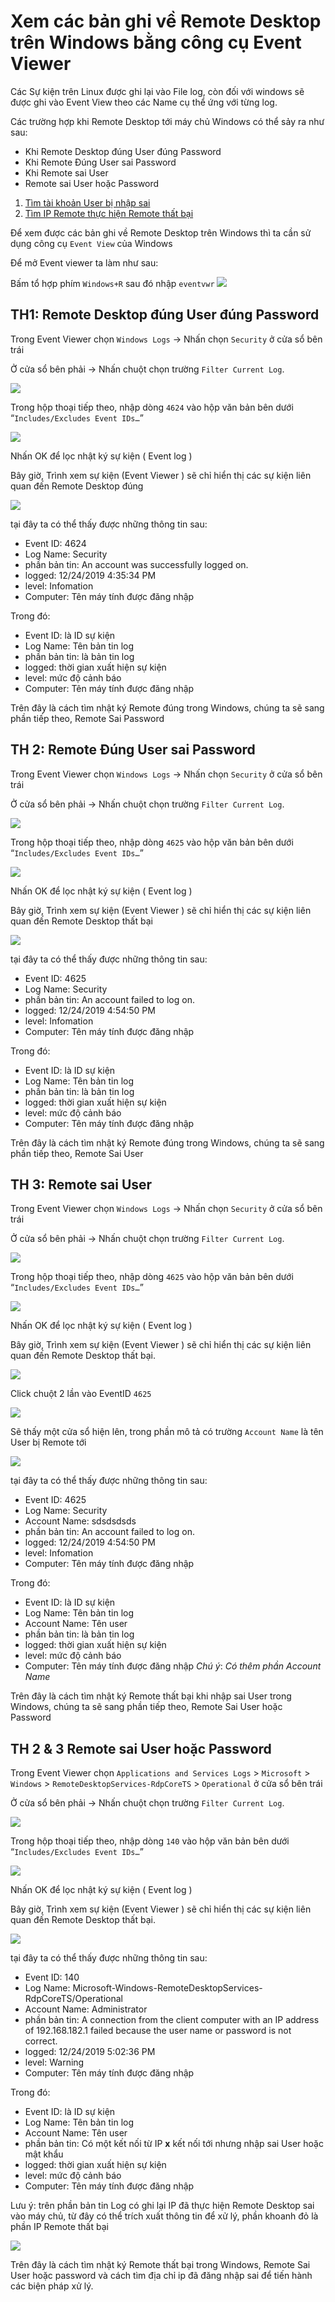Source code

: # Xem các bản ghi về Remote Desktop trên Windows bằng công cụ Event Viewer

Các Sự kiện trên Linux được ghi lại vào File log, còn đối với windows sẽ được ghi vào Event View theo các Name cụ thể ứng với từng log.

Các trường hợp khi Remote Desktop tới máy chủ Windows có thể sảy ra như sau:
- Khi Remote Desktop đúng User đúng Password
- Khi Remote Đúng User sai Password
- Khi Remote sai User
- Remote sai User hoặc Password

1. [Tìm tài khoản User bị nhập sai](#th-3-remote-sai-user)
2. [Tìm IP Remote thực hiện Remote thất bại](#th-2--3-remote-sai-user-hoặc-password)

Để xem được các bản ghi về Remote Desktop trên Windows thì ta cần sử dụng công cụ `Event View` của Windows

Để mở Event viewer ta làm như sau:

Bấm tổ hợp phím `Windows+R` sau đó nhập `eventvwr`
<img src="https://i.imgur.com/UjofXA0.png">

## TH1: Remote Desktop đúng User đúng Password
Trong Event Viewer chọn `Windows Logs` -> Nhấn chọn `Security` ở cửa sổ bên trái

Ở cửa sổ bên phải -> Nhấn chuột chọn trường `Filter Current Log`.

<img src="https://i.imgur.com/K9ia7q7.png">

Trong hộp thoại tiếp theo, nhập dòng `4624` vào hộp văn bản bên dưới “`Includes/Excludes Event IDs…`”

<img src="https://i.imgur.com/HYZVig9.png">

Nhấn OK để lọc nhật ký sự kiện ( Event log )

Bây giờ, Trình xem sự kiện (Event Viewer ) sẽ chỉ hiển thị các sự kiện liên quan đến Remote Desktop đúng

<img src="https://i.imgur.com/JTVKBB7.png">

tại đây ta có thể thấy được những thông tin sau:
- Event ID: 4624
- Log Name: Security
- phần bản tin: An account was successfully logged on.
- logged: 12/24/2019 4:35:34 PM
- level: Infomation
- Computer: Tên máy tính được đăng nhập

Trong đó:
- Event ID: là ID sự kiện
- Log Name: Tên bản tin log
- phần bản tin: là bản tin log
- logged: thời gian xuất hiện sự kiện
- level: mức độ cảnh báo
- Computer: Tên máy tính được đăng nhập

Trên đây là cách tìm nhật ký Remote đúng trong Windows, chúng ta sẽ sang phần tiếp theo, Remote Sai Password

## TH 2: Remote Đúng User sai Password
Trong Event Viewer chọn `Windows Logs` -> Nhấn chọn `Security` ở cửa sổ bên trái

Ở cửa sổ bên phải -> Nhấn chuột chọn trường `Filter Current Log`.

<img src="https://i.imgur.com/K9ia7q7.png">

Trong hộp thoại tiếp theo, nhập dòng `4625` vào hộp văn bản bên dưới “`Includes/Excludes Event IDs…`”

<img src="https://i.imgur.com/oJRiy15.png">

Nhấn OK để lọc nhật ký sự kiện ( Event log )

Bây giờ, Trình xem sự kiện (Event Viewer ) sẽ chỉ hiển thị các sự kiện liên quan đến Remote Desktop thất bại

<img src="https://i.imgur.com/e1hL90M.png">


tại đây ta có thể thấy được những thông tin sau:
- Event ID: 4625
- Log Name: Security
- phần bản tin: An account failed to log on.
- logged: 12/24/2019 4:54:50 PM
- level: Infomation
- Computer: Tên máy tính được đăng nhập

Trong đó:
- Event ID: là ID sự kiện
- Log Name: Tên bản tin log
- phần bản tin: là bản tin log
- logged: thời gian xuất hiện sự kiện
- level: mức độ cảnh báo
- Computer: Tên máy tính được đăng nhập

Trên đây là cách tìm nhật ký Remote đúng trong Windows, chúng ta sẽ sang phần tiếp theo, Remote Sai User

## TH 3: Remote sai User
Trong Event Viewer chọn `Windows Logs` -> Nhấn chọn `Security` ở cửa sổ bên trái

Ở cửa sổ bên phải -> Nhấn chuột chọn trường `Filter Current Log`.


<img src="https://i.imgur.com/K9ia7q7.png">

Trong hộp thoại tiếp theo, nhập dòng `4625` vào hộp văn bản bên dưới “`Includes/Excludes Event IDs…`”

<img src="https://i.imgur.com/oJRiy15.png">

Nhấn OK để lọc nhật ký sự kiện ( Event log )

Bây giờ, Trình xem sự kiện (Event Viewer ) sẽ chỉ hiển thị các sự kiện liên quan đến Remote Desktop thất bại. 

<img src="https://i.imgur.com/e1hL90M.png">

Click chuột 2 lần vào EventID `4625`

<IMG SRC="https://i.imgur.com/OCLROAmg.png">

Sẽ thấy một cửa sổ hiện lên, trong phần mô tả có trường `Account Name` là tên User bị Remote tới

<img src="https://i.imgur.com/sQ23dDi.png">

tại đây ta có thể thấy được những thông tin sau:
- Event ID: 4625
- Log Name: Security
- Account Name: sdsdsdsds
- phần bản tin: An account failed to log on.
- logged: 12/24/2019 4:54:50 PM
- level: Infomation
- Computer: Tên máy tính được đăng nhập

Trong đó:
- Event ID: là ID sự kiện
- Log Name: Tên bản tin log
- Account Name: Tên user
- phần bản tin: là bản tin log
- logged: thời gian xuất hiện sự kiện
- level: mức độ cảnh báo
- Computer: Tên máy tính được đăng nhập
*Chú ý*: *Có thêm phần Account Name*

Trên đây là cách tìm nhật ký Remote thất bại khi nhập sai User trong Windows, chúng ta sẽ sang phần tiếp theo, Remote Sai User hoặc Password

## TH 2 & 3 Remote sai User hoặc Password
Trong Event Viewer chọn `Applications and Services Logs` > `Microsoft` > `Windows` > `RemoteDesktopServices-RdpCoreTS` > `Operational` ở cửa sổ bên trái

Ở cửa sổ bên phải -> Nhấn chuột chọn trường `Filter Current Log`.

<img src="https://i.imgur.com/MZTf7qD.png">

Trong hộp thoại tiếp theo, nhập dòng `140` vào hộp văn bản bên dưới “`Includes/Excludes Event IDs…`”

<img src="https://i.imgur.com/HOxoEvP.png">

Nhấn OK để lọc nhật ký sự kiện ( Event log )

Bây giờ, Trình xem sự kiện (Event Viewer ) sẽ chỉ hiển thị các sự kiện liên quan đến Remote Desktop thất bại. 

<img src="https://i.imgur.com/cQjtlJ9.png">

tại đây ta có thể thấy được những thông tin sau:
- Event ID: 140
- Log Name: Microsoft-Windows-RemoteDesktopServices-RdpCoreTS/Operational
- Account Name: Administrator
- phần bản tin: A connection from the client computer with an IP address of 192.168.182.1 failed because the user name or password is not correct.
- logged: 12/24/2019 5:02:36 PM
- level: Warning
- Computer: Tên máy tính được đăng nhập


Trong đó:
- Event ID: là ID sự kiện
- Log Name: Tên bản tin log
- Account Name: Tên user
- phần bản tin: Có một kết nối từ IP **x** kết nối tới nhưng nhập sai User hoặc mật khẩu
- logged: thời gian xuất hiện sự kiện
- level: mức độ cảnh báo
- Computer: Tên máy tính được đăng nhập

Lưu ý: trên phần bản tin Log có ghi lại IP đã thực hiện Remote Desktop sai vào máy chủ, từ đây có thể trích xuất thông tin để xử lý, phần khoanh đỏ là phần IP Remote thất bại

<img src="https://i.imgur.com/tEiLfsu.png">

Trên đây là cách tìm nhật ký Remote thất bại trong Windows, Remote Sai User hoặc password và cách tìm địa chỉ ip đã đăng nhập sai để tiến hành các biện pháp xử lý.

· · · · ·

## Work task
Copy the text of the items above word for word, leaving out the pictures.

## Solved exercise
Source code

: # Xem các bản ghi về Remote Desktop trên Windows bằng công cụ Event Viewer

Các Sự kiện trên Linux được ghi lại vào File log, còn đối với windows sẽ được ghi vào Event View theo các Name cụ thể ứng với từng log.

Các trường hợp khi Remote Desktop tới máy chủ Windows có thể sảy ra như sau:
- Khi Remote Desktop đúng User đúng Password
- Khi Remote Đúng User sai Password
- Khi Remote sai User
- Remote sai User hoặc Password

1. [Tìm tài khoản User bị nhập sai](#th-3-remote-sai-user)
2. [Tìm IP Remote thực hiện Remote thất bại](#th-2--3-remote-sai-user-hoặc-password)

Để xem được các bản ghi về Remote Desktop trên Windows thì ta cần sử dụng công cụ `Event View` của Windows

Để mở Event viewer ta làm như sau:

Bấm tổ hợp phím `Windows+R` sau đó nhập `eventvwr`
<img src="https://i.imgur.com/UjofXA0.png">

## TH1: Remote Desktop đúng User đúng Password
Trong Event Viewer chọn `Windows Logs` -> Nhấn chọn `Security` ở cửa sổ bên trái

Ở cửa sổ bên phải -> Nhấn chuột chọn trường `Filter Current Log`.

<img src="https://i.imgur.com/K9ia7q7.png">

Trong hộp thoại tiếp theo, nhập dòng `4624` vào hộp văn bản bên dưới “`Includes/Excludes Event IDs…`”

<img src="https://i.imgur.com/HYZVig9.png">

Nhấn OK để lọc nhật ký sự kiện ( Event log )

Bây giờ, Trình xem sự kiện (Event Viewer ) sẽ chỉ hiển thị các sự kiện liên quan đến Remote Desktop đúng

<img src="https://i.imgur.com/JTVKBB7.png">

tại đây ta có thể thấy được những thông tin sau:
- Event ID: 4624
- Log Name: Security
- phần bản tin: An account was successfully logged on.
- logged: 12/24/2019 4:35:34 PM
- level: Infomation
- Computer: Tên máy tính được đăng nhập

Trong đó:
- Event ID: là ID sự kiện
- Log Name: Tên bản tin log
- phần bản tin: là bản tin log
- logged: thời gian xuất hiện sự kiện
- level: mức độ cảnh báo
- Computer: Tên máy tính được đăng nhập

Trên đây là cách tìm nhật ký Remote đúng trong Windows, chúng ta sẽ sang phần tiếp theo, Remote Sai Password

## TH 2: Remote Đúng User sai Password
Trong Event Viewer chọn `Windows Logs` -> Nhấn chọn `Security` ở cửa sổ bên trái

Ở cửa sổ bên phải -> Nhấn chuột chọn trường `Filter Current Log`.

<img src="https://i.imgur.com/K9ia7q7.png">

Trong hộp thoại tiếp theo, nhập dòng `4625` vào hộp văn bản bên dưới “`Includes/Excludes Event IDs…`”

<img src="https://i.imgur.com/oJRiy15.png">

Nhấn OK để lọc nhật ký sự kiện ( Event log )

Bây giờ, Trình xem sự kiện (Event Viewer ) sẽ chỉ hiển thị các sự kiện liên quan đến Remote Desktop thất bại

<img src="https://i.imgur.com/e1hL90M.png">


tại đây ta có thể thấy được những thông tin sau:
- Event ID: 4625
- Log Name: Security
- phần bản tin: An account failed to log on.
- logged: 12/24/2019 4:54:50 PM
- level: Infomation
- Computer: Tên máy tính được đăng nhập

Trong đó:
- Event ID: là ID sự kiện
- Log Name: Tên bản tin log
- phần bản tin: là bản tin log
- logged: thời gian xuất hiện sự kiện
- level: mức độ cảnh báo
- Computer: Tên máy tính được đăng nhập

Trên đây là cách tìm nhật ký Remote đúng trong Windows, chúng ta sẽ sang phần tiếp theo, Remote Sai User

## TH 3: Remote sai User
Trong Event Viewer chọn `Windows Logs` -> Nhấn chọn `Security` ở cửa sổ bên trái

Ở cửa sổ bên phải -> Nhấn chuột chọn trường `Filter Current Log`.


<img src="https://i.imgur.com/K9ia7q7.png">

Trong hộp thoại tiếp theo, nhập dòng `4625` vào hộp văn bản bên dưới “`Includes/Excludes Event IDs…`”

<img src="https://i.imgur.com/oJRiy15.png">

Nhấn OK để lọc nhật ký sự kiện ( Event log )

Bây giờ, Trình xem sự kiện (Event Viewer ) sẽ chỉ hiển thị các sự kiện liên quan đến Remote Desktop thất bại. 

<img src="https://i.imgur.com/e1hL90M.png">

Click chuột 2 lần vào EventID `4625`

<IMG SRC="https://i.imgur.com/OCLROAmg.png">

Sẽ thấy một cửa sổ hiện lên, trong phần mô tả có trường `Account Name` là tên User bị Remote tới

<img src="https://i.imgur.com/sQ23dDi.png">

tại đây ta có thể thấy được những thông tin sau:
- Event ID: 4625
- Log Name: Security
- Account Name: sdsdsdsds
- phần bản tin: An account failed to log on.
- logged: 12/24/2019 4:54:50 PM
- level: Infomation
- Computer: Tên máy tính được đăng nhập

Trong đó:
- Event ID: là ID sự kiện
- Log Name: Tên bản tin log
- Account Name: Tên user
- phần bản tin: là bản tin log
- logged: thời gian xuất hiện sự kiện
- level: mức độ cảnh báo
- Computer: Tên máy tính được đăng nhập
*Chú ý*: *Có thêm phần Account Name*

Trên đây là cách tìm nhật ký Remote thất bại khi nhập sai User trong Windows, chúng ta sẽ sang phần tiếp theo, Remote Sai User hoặc Password

## TH 2 & 3 Remote sai User hoặc Password
Trong Event Viewer chọn `Applications and Services Logs` > `Microsoft` > `Windows` > `RemoteDesktopServices-RdpCoreTS` > `Operational` ở cửa sổ bên trái

Ở cửa sổ bên phải -> Nhấn chuột chọn trường `Filter Current Log`.

<img src="https://i.imgur.com/MZTf7qD.png">

Trong hộp thoại tiếp theo, nhập dòng `140` vào hộp văn bản bên dưới “`Includes/Excludes Event IDs…`”

<img src="https://i.imgur.com/HOxoEvP.png">

Nhấn OK để lọc nhật ký sự kiện ( Event log )

Bây giờ, Trình xem sự kiện (Event Viewer ) sẽ chỉ hiển thị các sự kiện liên quan đến Remote Desktop thất bại. 

<img src="https://i.imgur.com/cQjtlJ9.png">

tại đây ta có thể thấy được những thông tin sau:
- Event ID: 140
- Log Name: Microsoft-Windows-RemoteDesktopServices-RdpCoreTS/Operational
- Account Name: Administrator
- phần bản tin: A connection from the client computer with an IP address of 192.168.182.1 failed because the user name or password is not correct.
- logged: 12/24/2019 5:02:36 PM
- level: Warning
- Computer: Tên máy tính được đăng nhập


Trong đó:
- Event ID: là ID sự kiện
- Log Name: Tên bản tin log
- Account Name: Tên user
- phần bản tin: Có một kết nối từ IP **x** kết nối tới nhưng nhập sai User hoặc mật khẩu
- logged: thời gian xuất hiện sự kiện
- level: mức độ cảnh báo
- Computer: Tên máy tính được đăng nhập

Lưu ý: trên phần bản tin Log có ghi lại IP đã thực hiện Remote Desktop sai vào máy chủ, từ đây có thể trích xuất thông tin để xử lý, phần khoanh đỏ là phần IP Remote thất bại

<img src="https://i.imgur.com/tEiLfsu.png">

Trên đây là cách tìm nhật ký Remote thất bại trong Windows, Remote Sai User hoặc password và cách tìm địa chỉ ip đã đăng nhập sai để tiến hành các biện pháp xử lý.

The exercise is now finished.